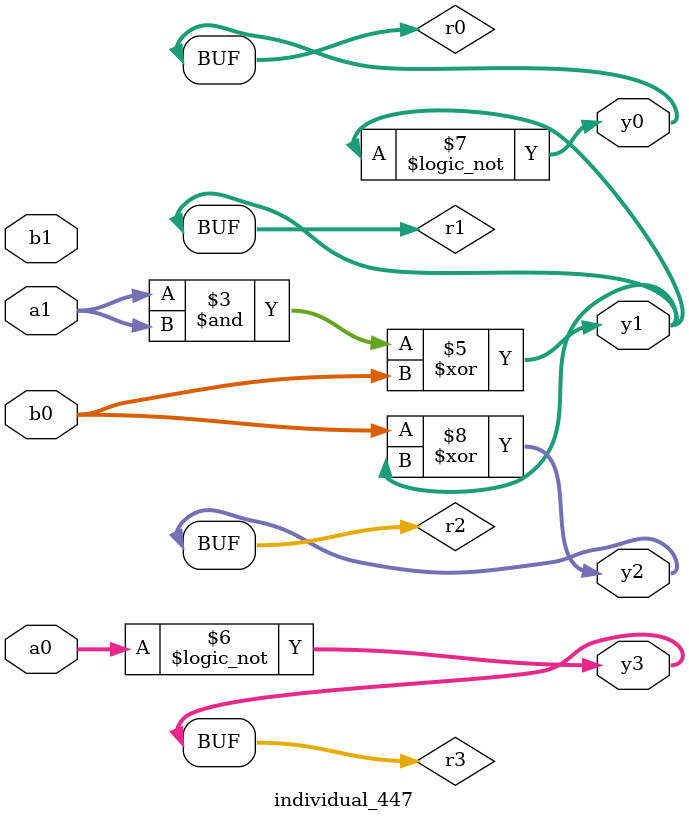
<source format=sv>
module individual_447(input logic [15:0] a1, input logic [15:0] a0, input logic [15:0] b1, input logic [15:0] b0, output logic [15:0] y3, output logic [15:0] y2, output logic [15:0] y1, output logic [15:0] y0);
logic [15:0] r0, r1, r2, r3; 
 always@(*) begin 
	 r0 = a0; r1 = a1; r2 = b0; r3 = b1; 
 	 r0 = ! r3 ;
 	 r1  &=  a1 ;
 	 r3 = ! a1 ;
 	 r1  ^=  b0 ;
 	 r3 = ! a0 ;
 	 r0 = ! r1 ;
 	 r2  ^=  r1 ;
 	 y3 = r3; y2 = r2; y1 = r1; y0 = r0; 
end
endmodule
</source>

Directions: In the listing above, locate each line with "logic" and copy it.

Answer below:
module individual_447(input logic [15:0] a1, input logic [15:0] a0, input logic [15:0] b1, input logic [15:0] b0, output logic [15:0] y3, output logic [15:0] y2, output logic [15:0] y1, output logic [15:0] y0);
logic [15:0] r0, r1, r2, r3; 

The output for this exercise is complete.